- Problem: Word for word, print out all of the data, omitting every image.

- Information supplied:
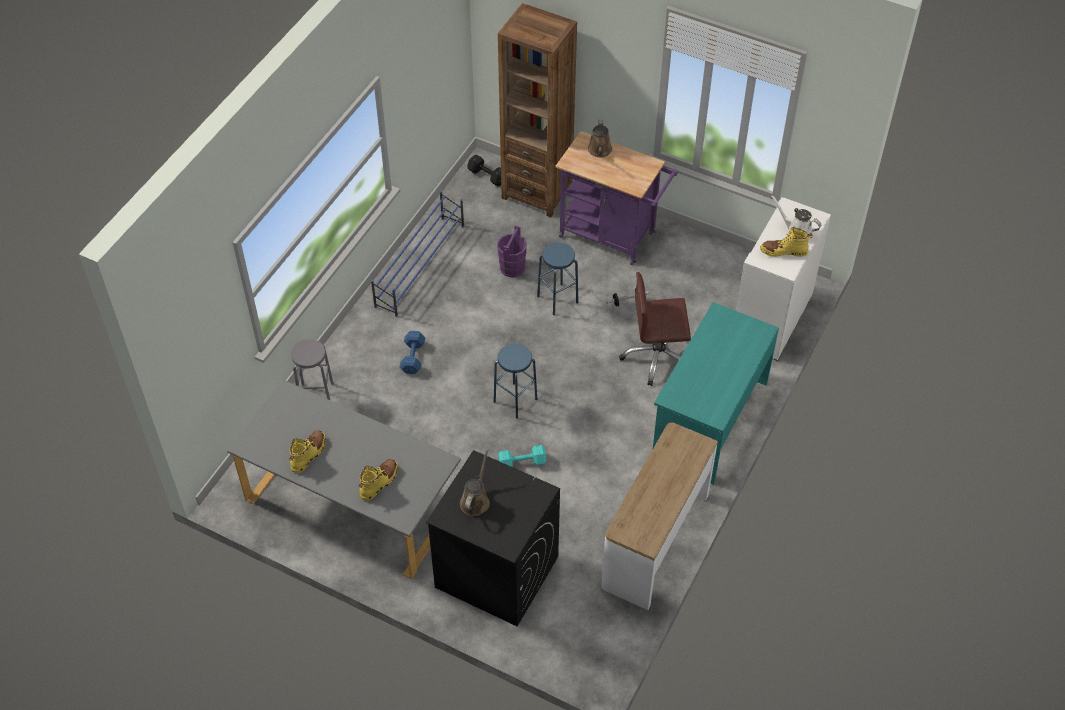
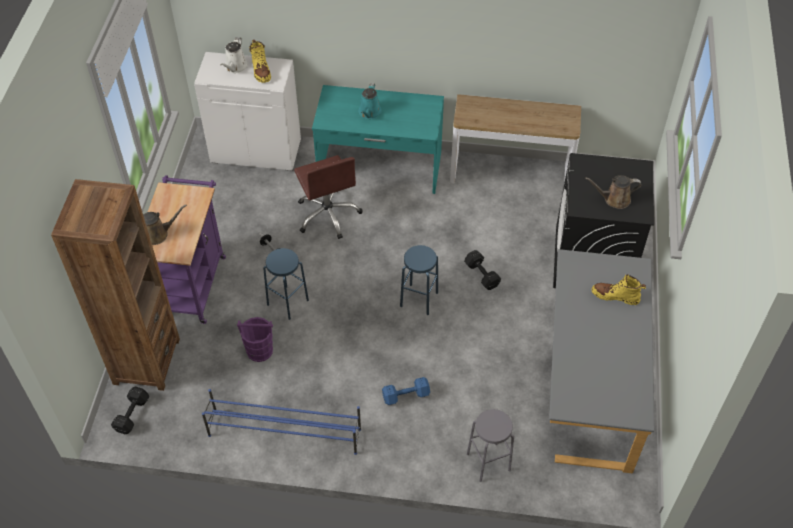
camera: 110 degrees left, 0 degrees up
yellow boot [289,431,326,473] -> none
turquoise dumbbell [498,445,547,467] -> black dumbbell [464,250,501,290]
none -> turquoise watering can [358,83,382,119]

- Solution to this task:
camera: 110 degrees left, 0 degrees up
yellow boot [289,431,326,473] -> none
turquoise dumbbell [498,445,547,467] -> black dumbbell [464,250,501,290]
none -> turquoise watering can [358,83,382,119]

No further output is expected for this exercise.